Robert Charles WILSON
DENOËL
336pp - 22,00 €
Critique parue en avril 2016 dans Bifrost n° 82
Adam Fisk, le vilain canard de la famille, suit des études de graphisme à l’écart d’un père WASP, d’une belle-mère soumise, de son frère aîné qui a réussi conformément aux attentes parentales, et de son jeune demi-frère, d’une sensibilité équivalente à la sienne. C’est sa grand-mère qui finance sa formation artistique, mais elle va mal et son placement en maison de retraite va bientôt inciter la famille à faire des choix. Isolé, il effectue le test d’InterAlia qui permet de connaître objectivement les gens avec lesquels il a le plus d’affinités, parmi une classification de vingt-deux types : cela va du test cognitif à l’analyse par ADN. Au sein des tranches ainsi identifiées, cinq dominent, dont les Tau, à laquelle il appartient. C’est une nouvelle vie qui s’ouvre à Adam grâce à la cooptation de ses pairs : travail, logement, règlement de problèmes divers – les obstacles s’effacent du fait de l’entente liant les membres entre eux, une entente exclusive, au détriment de ceux qui ne sont pas de la fratrie, une entente radicale, même, qui en essaimant à travers le monde impose un redécoupage social menaçant les anciennes hégémonies et annonçant de futurs conflits de castes.
On ne choisit pas sa famille, pas plus qu’on ne choisit ses amis : tout est déterminé par un ensemble de paramètres objectifs allant bien au-delà de la constitution des réseaux sociaux que l’éditeur met en perspective dans son accroche. Les Affinités ne se contentent pas d’accumuler les amis ou les followers, mais proposent un système d’entraide équivalent à la franc-maçonnerie, en opposition à l’organisation étatique centralisée qui a fait son temps. Wilson détourne là, et radicalise, en bon auteur de SF, le concept de téléodynamique sociale, une analyse des processus thermodynamiques rapportés au vivant, et notamment la conscience. L’étude des interactions dans un même milieu, qui, depuis l’écologie, s’est étendue aussi bien à la génétique, la bactériologie, la neurologie, la protéomique, qu’à divers aspects de la société, annonce un monde non plus centralisé, mais gouverné par les liens qui le constituent, et que les outils informatiques ont permis de mettre en évidence. De ce point de vue, le roman, en apparence mineur, si on n’y veut voir que le récit d’élites entrant en concurrence, dessine les zones d’affrontement d’une humanité en pleine mutation, attachée à remédier aux désordres planétaires de la pollution et de l’environnement, redéfinissant les priorités autour d’une culture et d’une conscience globales opposées aux civilisations antérieures, dont on perçoit l’effondrement en arrière-plan.

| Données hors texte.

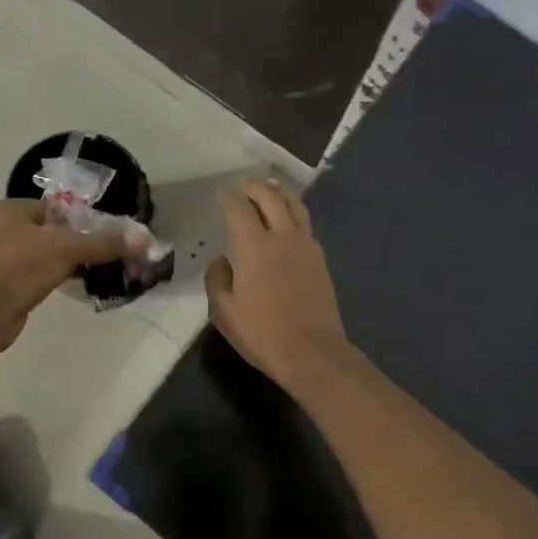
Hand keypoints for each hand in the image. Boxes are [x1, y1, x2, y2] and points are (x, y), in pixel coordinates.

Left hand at [0, 199, 146, 350]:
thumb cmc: (21, 268)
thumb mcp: (68, 249)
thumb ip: (104, 243)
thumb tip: (144, 238)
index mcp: (8, 209)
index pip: (53, 207)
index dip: (80, 219)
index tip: (103, 234)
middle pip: (49, 231)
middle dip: (74, 242)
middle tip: (101, 254)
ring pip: (41, 254)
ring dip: (63, 262)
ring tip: (90, 270)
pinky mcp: (0, 284)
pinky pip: (33, 275)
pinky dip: (50, 278)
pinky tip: (69, 285)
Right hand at [205, 180, 355, 392]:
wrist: (312, 352)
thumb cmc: (262, 334)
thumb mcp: (223, 312)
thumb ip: (217, 279)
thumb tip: (220, 260)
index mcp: (254, 246)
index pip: (239, 209)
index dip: (228, 198)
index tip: (221, 194)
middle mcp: (282, 236)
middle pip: (271, 196)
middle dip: (255, 186)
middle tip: (244, 186)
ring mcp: (306, 245)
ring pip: (295, 205)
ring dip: (280, 192)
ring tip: (270, 190)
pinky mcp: (320, 259)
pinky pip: (306, 224)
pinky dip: (293, 213)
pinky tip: (287, 221)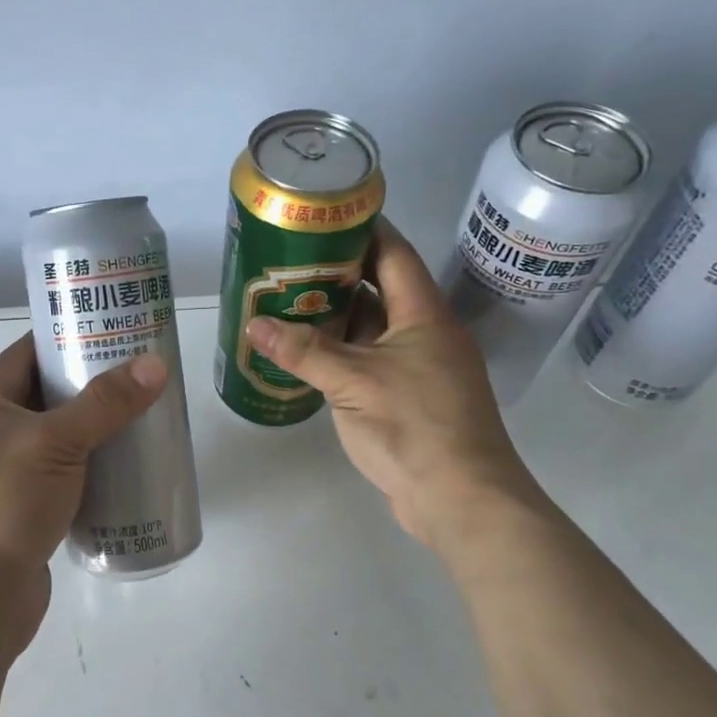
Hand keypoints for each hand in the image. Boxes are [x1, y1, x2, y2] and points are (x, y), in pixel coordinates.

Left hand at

Constatant ce changement de paradigme, le récit est une mise en garde contre l’utilisation prédatrice du numérique, et partant, des réseaux sociaux qui facilitent la catégorisation des individus par tranches culturelles, psychologiques, professionnelles ou autres, au risque de favoriser la constitution d’élites, par essence antagonistes. C’est cette dérive que met en scène le roman en trois parties bien définies : la reconnaissance de soi offrant un havre d’accueil (Une Maison par une nuit d’hiver), l’appartenance liée au phénomène de bande (Une Théorie de tous) et la relation exclusive, agressive, débouchant sur l’asservissement à sa faction (Guerre de tranches).
Comme toujours chez Wilson, l’histoire personnelle rattrape l’intrigue générale. Ainsi les relations familiales, notamment entre les frères et aussi avec Jenny, l’amie d’enfance promise à Adam avant qu’il ne rejoigne le groupe Tau, quittent le background pour progressivement passer au premier plan du récit : la téléodynamique fonctionne aussi à ce niveau. Robert Charles Wilson, et c’est là son grand talent, passe ainsi du général au particulier, ce qui permet de multiplier les éclairages et de rappeler qu’une théorie ou un processus, pour étayé qu’il soit par les mathématiques, n’est qu’une façon de voir le monde : la trajectoire d’Adam Fisk, bien qu’illustrant le phénomène des interactions transversales et non plus de proximité, traite des questions bien plus universelles de la solitude et de quête d’identité, des conflits de loyauté et, in fine, de la place de chacun dans le monde. Cette façon d’aborder les grandes questions de notre temps par le petit bout de la lorgnette nous les rend bien plus intelligibles ; elle permettra peut-être à tout un chacun de déterminer si le monde est jeune ou vieux.